◆ **Problem to work on**:
Only one portion of the data is to be written out: from the line bearing "Outlined on this" through the line bearing "109, 91, 136)". Write it exactly as it appears.

◆ **Listed records**:
____________________

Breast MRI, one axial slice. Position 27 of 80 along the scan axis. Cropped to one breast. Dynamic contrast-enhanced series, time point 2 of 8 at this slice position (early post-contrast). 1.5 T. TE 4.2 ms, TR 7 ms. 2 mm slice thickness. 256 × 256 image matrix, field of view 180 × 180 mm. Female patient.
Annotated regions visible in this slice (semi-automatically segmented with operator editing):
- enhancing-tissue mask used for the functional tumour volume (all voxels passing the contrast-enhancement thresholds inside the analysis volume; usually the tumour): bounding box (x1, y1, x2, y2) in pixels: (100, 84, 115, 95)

____________________

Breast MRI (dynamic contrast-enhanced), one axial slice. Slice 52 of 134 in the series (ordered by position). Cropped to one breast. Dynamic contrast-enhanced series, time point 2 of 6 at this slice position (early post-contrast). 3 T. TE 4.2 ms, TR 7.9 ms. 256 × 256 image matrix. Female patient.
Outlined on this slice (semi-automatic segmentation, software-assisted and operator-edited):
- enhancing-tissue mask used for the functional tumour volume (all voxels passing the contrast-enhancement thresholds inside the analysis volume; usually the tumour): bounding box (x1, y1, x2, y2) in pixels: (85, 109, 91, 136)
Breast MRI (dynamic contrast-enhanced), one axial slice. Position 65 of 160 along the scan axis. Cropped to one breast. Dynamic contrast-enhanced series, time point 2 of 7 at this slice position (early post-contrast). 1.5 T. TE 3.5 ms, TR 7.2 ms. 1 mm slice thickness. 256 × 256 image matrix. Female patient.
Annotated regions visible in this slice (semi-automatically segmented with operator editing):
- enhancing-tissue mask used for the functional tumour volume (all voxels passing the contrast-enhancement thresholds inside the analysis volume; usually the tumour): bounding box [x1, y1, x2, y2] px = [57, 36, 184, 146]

____________________

◆ **Task response**:
Outlined on this slice (semi-automatic segmentation, software-assisted and operator-edited):
- enhancing-tissue mask used for the functional tumour volume (all voxels passing the contrast-enhancement thresholds inside the analysis volume; usually the tumour): bounding box (x1, y1, x2, y2) in pixels: (85, 109, 91, 136)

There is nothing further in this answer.